Ter voorbereiding op een nationale DNA-visie en strategisch beleidsplan voerde het RIVM een veldconsultatie uit, voor het ministerie van VWS. Zorgverleners, onderzoekers, patiëntvertegenwoordigers en productontwikkelaars geven in die consultatie aan wat zij belangrijk vinden. De conclusie van dit zestig pagina’s tellende rapport is dat de ondervraagden veel mogelijkheden zien om de volksgezondheid te verbeteren.
Het RIVM stelt in haar rapport dat DNA-toepassingen grofweg op drie plaatsen in de zorg in te zetten zijn. Allereerst bij het snel en juist stellen van een diagnose, zoals bij zeldzame erfelijke aandoeningen en bij kanker. Daarnaast is deze kennis ook te gebruiken bij het kiezen voor een effectieve behandeling, de zogeheten ‘therapie op maat’. Daarbij kan het gaan om specifieke gentherapieën, maar ook om de keuze om een bepaald medicijn wel of niet in te zetten. Tot slot kan de kennis over erfelijk materiaal ook preventief worden gebruikt, bij het vroeg opsporen van erfelijke aandoeningen.
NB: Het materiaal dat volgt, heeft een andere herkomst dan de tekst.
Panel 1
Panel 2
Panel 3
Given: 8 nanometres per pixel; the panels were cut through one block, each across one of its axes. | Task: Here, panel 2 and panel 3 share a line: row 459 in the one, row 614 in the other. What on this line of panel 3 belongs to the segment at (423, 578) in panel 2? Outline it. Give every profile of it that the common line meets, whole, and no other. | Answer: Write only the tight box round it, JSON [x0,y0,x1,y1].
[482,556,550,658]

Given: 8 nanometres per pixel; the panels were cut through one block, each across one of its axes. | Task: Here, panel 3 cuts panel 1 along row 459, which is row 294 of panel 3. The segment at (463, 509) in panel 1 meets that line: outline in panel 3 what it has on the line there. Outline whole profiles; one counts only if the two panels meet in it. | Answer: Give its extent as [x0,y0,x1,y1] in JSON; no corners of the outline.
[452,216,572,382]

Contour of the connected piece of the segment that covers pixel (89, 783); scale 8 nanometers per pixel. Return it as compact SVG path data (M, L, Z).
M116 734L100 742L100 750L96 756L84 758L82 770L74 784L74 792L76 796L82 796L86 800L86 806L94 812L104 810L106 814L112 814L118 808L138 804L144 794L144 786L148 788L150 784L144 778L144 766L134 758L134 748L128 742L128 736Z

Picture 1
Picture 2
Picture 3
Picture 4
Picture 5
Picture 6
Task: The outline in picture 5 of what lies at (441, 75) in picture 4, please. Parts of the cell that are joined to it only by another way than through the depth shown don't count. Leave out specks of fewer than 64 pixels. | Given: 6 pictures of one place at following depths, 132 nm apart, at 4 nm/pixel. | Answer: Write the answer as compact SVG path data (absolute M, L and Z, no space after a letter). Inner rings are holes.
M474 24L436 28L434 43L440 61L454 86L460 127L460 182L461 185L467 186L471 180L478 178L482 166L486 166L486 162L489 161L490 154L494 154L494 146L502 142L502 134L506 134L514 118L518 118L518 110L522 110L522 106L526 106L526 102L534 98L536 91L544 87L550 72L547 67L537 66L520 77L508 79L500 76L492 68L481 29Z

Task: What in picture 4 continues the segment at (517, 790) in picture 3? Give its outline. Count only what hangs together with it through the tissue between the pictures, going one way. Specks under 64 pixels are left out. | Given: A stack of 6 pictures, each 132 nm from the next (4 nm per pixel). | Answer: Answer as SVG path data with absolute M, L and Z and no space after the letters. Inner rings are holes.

Maar, zo schrijft het RIVM, kennis alleen is onvoldoende om als samenleving goed van deze DNA-revolutie te kunnen profiteren. Een hele reeks aan ethische, maatschappelijke en sociaal-economische randvoorwaarden moeten ook aan de orde komen. Hoe bijvoorbeeld om te gaan met mensen die hun DNA-gegevens niet willen delen, of niet geconfronteerd willen worden met de genetische kenmerken van zichzelf of van familieleden? Hoe waarborgen we dat iedereen toegang heeft tot hetzelfde aanbod aan genetische testen en de daaruit volgende behandelingen? Hoe zit het met de kosten? Per saldo moet de inzet van DNA dus beter aansluiten op de behoeften van de samenleving, rekening houdend met bijvoorbeeld preventie en digitalisering, concludeert het RIVM in de consultatie.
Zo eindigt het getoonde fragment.